TurnTrout comments on Looking back on my alignment PhD

TurnTrout 14 Nov 2022 23:27 UTC
8 points
2
I have new inferences about why I didn’t realize AI alignment thinking seemed doomed:
After I became more optimistic about alignment due to having a sharper understanding of the overall problem and of how human values formed to begin with, I also became more pessimistic about other approaches, like IDA/ELK/RRM/AUP/[anything else with a three-letter acronym]. But my new understanding didn’t seem to present any specific objections. So why did I suddenly feel worse about these older ideas?

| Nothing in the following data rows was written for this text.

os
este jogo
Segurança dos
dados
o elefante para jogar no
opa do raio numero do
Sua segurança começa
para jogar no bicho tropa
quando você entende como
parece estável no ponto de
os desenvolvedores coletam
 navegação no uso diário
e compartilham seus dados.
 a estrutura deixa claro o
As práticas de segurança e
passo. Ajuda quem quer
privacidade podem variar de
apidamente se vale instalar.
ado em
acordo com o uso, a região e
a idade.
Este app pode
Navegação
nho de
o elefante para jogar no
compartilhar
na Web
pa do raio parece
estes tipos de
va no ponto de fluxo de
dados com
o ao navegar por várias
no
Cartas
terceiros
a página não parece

I suspect that part of the explanation is: I hadn’t wanted to admit how confused I was about alignment, and I (implicitly) clutched to “but it could work”-style hopefulness. But now that I had a different reason to hope, resting upon a more solid and mechanistic understanding, now it was apparently emotionally safe for me to admit I didn’t have much hope at all for the older approaches.
Yikes.
If that’s what happened, I was seriously deluding myself. I will do better next time.

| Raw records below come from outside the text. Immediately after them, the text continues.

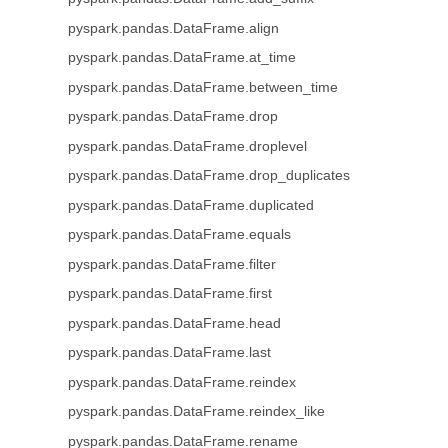
pyspark.pandas.DataFrame.align
pyspark.pandas.DataFrame.at_time
pyspark.pandas.DataFrame.between_time
pyspark.pandas.DataFrame.drop
pyspark.pandas.DataFrame.droplevel
pyspark.pandas.DataFrame.drop_duplicates
pyspark.pandas.DataFrame.duplicated
pyspark.pandas.DataFrame.equals
pyspark.pandas.DataFrame.filter
pyspark.pandas.DataFrame.first
pyspark.pandas.DataFrame.head
pyspark.pandas.DataFrame.last
pyspark.pandas.DataFrame.reindex
pyspark.pandas.DataFrame.reindex_like
pyspark.pandas.DataFrame.rename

I think I was, in fact, deluding myself.
But also I think that, in better understanding the alignment problem, I implicitly realized the inappropriateness of much outer/inner alignment reasoning. Sentences which used to seem short and descriptive (e.g. “get the AI to care about a robust outer objective”) became long and confused in my new ontology. The outer/inner frame, unfortunately, underlies quite a lot of AI alignment thinking.
I am sad and concerned that I haven’t been able to deeply communicate this insight to many existing researchers, but I’m going to keep trying.